A Predictive Review: A Text Analysis of Amazon Reviews

Introduction:

How reliable are product reviews, and can written text determine how favorable a review is? Using a sample of 3 million Amazon reviews, this analysis attempted to predict customer product ratings using written reviews. To understand the success and shortcomings of this analysis, this report will be broken down into 5 sections and they are as follows:

  • Process Section: describing the methodology of the analysis
  • Sentiment Section: analyzing the polarity of Amazon Reviews
  • Dimension section: discussing the dimension reduction techniques used for modeling
  • Clustering & Token Frequency Section: describes the results from the clustering process & describes the tokens most common to each star rating.
  • Modeling Section: discussing the results from making predictive models
To view the code used in this excercise please click here

Process:

The flow chart above (figure 1) shows the methodology and plan for obtaining the best possible models and clusters for the amazon review data. Before diving too deep into the process, it is worth quickly discussing the distribution of ratings for Amazon. A quick distribution check revealed that the classes for the star ratings are relatively balanced which luckily alleviates potential imbalanced class issues. As the methodology map above shows, the first step was creating document term matrices (DTMs) and Polarity Scores. This analysis used three types of DTMs: L1, L2, and Frequency distributed. While creating DTMS, polarity scores for each review were also calculated using Vader and text blob. After creating DTMs, TSNE was then employed, which will later be used for clustering. After TSNE, DTMs were split into train and test, and from there PCA, LLE, Sparse PCA, and UMAP were used to reduce dimensions. The Second to last stage used GridSearchCV to tune parameters and determine what features to hold constant for further evaluation. After the initial parameter search, it was determined that the L1 DTM and XgBoost algorithm provided the best model. After determining the best algorithm and DTM, feature selection and final tunings took place. The final models were tested on multiple samples taken from a data pipeline.
+ + +
> [SET OF TASKS]
**1.** According to the Amazon reviews analysis, which DTM and algorithm produced the best model?
**2.** Transcribe everything in the Amazon reviews analysis from "A Predictive Review: A" down to "each star rating.".
The items play no part in this work.

> [EXCERPTED DATA]
+ + +
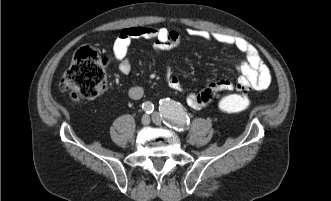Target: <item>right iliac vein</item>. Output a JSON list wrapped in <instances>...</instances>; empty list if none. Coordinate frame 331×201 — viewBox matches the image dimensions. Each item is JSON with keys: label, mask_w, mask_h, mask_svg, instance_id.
<instances>
[{"label": "right iliac vein", "mask_w": 331, "mask_h": 201, "mask_svg": "<svg viewBox=\"0 0 331 201\" xmlns=\"http://www.w3.org/2000/svg\"><path fill=\"white\" fill-rule=\"evenodd\" d=\"M141 123L143 125H148L150 123V116L147 114L143 115L141 118Z\"/></svg>", "instance_id": "63e3f726"}]
</instances>
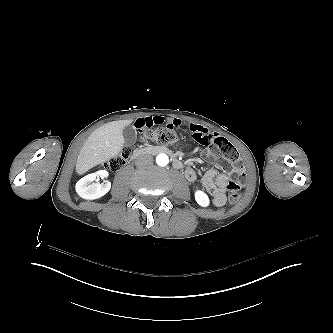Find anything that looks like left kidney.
Wrapping results in <instances>:
<instances>
[{"label": "left kidney", "instance_id": "5707ae66", "mask_svg": "<svg viewBox=\"0 0 333 333\" xmlns=\"http://www.w3.org/2000/svg\"><path fill=\"white\" fill-rule=\"evenodd\" d=\"M194 198L196 203L201 207L207 208L211 204L208 194L201 189H196L194 191Z\"/></svg>", "mask_w": 333, "mask_h": 333}]
</instances>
+ + +
> [EXERCISE RESPONSES]
**1.** The L1 DTM and the XgBoost algorithm.

**2.**
A Predictive Review: A Text Analysis of Amazon Reviews

Introduction:

How reliable are product reviews, and can written text determine how favorable a review is? Using a sample of 3 million Amazon reviews, this analysis attempted to predict customer product ratings using written reviews. To understand the success and shortcomings of this analysis, this report will be broken down into 5 sections and they are as follows:

  • Process Section: describing the methodology of the analysis
  • Sentiment Section: analyzing the polarity of Amazon Reviews
  • Dimension section: discussing the dimension reduction techniques used for modeling
  • Clustering & Token Frequency Section: describes the results from the clustering process & describes the tokens most common to each star rating.